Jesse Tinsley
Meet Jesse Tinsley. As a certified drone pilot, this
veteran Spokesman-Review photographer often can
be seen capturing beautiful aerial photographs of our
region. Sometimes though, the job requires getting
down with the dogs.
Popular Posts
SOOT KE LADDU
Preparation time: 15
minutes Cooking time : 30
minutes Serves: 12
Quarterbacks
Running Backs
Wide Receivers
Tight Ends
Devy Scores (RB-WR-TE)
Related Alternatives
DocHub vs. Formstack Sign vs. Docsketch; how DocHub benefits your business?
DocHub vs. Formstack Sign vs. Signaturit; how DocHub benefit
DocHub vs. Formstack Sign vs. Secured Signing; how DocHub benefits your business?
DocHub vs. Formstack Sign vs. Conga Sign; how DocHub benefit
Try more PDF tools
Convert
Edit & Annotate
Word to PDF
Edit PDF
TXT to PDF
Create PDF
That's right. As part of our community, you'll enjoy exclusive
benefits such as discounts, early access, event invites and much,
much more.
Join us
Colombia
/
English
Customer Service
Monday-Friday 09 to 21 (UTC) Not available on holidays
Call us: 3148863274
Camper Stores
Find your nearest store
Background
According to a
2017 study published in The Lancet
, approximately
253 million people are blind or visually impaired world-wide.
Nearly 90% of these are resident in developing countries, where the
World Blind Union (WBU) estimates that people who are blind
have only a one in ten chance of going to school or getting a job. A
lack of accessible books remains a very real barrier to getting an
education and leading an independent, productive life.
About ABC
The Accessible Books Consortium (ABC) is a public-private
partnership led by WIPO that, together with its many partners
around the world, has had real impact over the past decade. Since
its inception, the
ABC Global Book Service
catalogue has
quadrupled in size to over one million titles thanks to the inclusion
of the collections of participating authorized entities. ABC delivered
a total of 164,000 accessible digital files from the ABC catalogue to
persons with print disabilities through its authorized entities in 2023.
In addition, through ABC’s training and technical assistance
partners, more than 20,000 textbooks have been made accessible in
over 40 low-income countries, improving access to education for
+++
### TO-DO ITEM
Convert the listing above, from its first line through the line with "DocHub vs. Formstack Sign vs. Signaturit;", into a JSON list of strings with one string per line and no blank lines.

### RESULT OF THE EXERCISE
[
  "Jesse Tinsley",
  "Meet Jesse Tinsley. As a certified drone pilot, this",
  "veteran Spokesman-Review photographer often can",
  "be seen capturing beautiful aerial photographs of our",
  "region. Sometimes though, the job requires getting",
  "down with the dogs.",
  "Popular Posts",
  "SOOT KE LADDU",
  "Preparation time: 15",
  "minutes Cooking time : 30",
  "minutes Serves: 12",
  "Quarterbacks",
  "Running Backs",
  "Wide Receivers",
  "Tight Ends",
  "Devy Scores (RB-WR-TE)",
  "Related Alternatives",
  "DocHub vs. Formstack Sign vs. Docsketch; how DocHub benefits your business?",
  "DocHub vs. Formstack Sign vs. Signaturit; how DocHub benefit"
]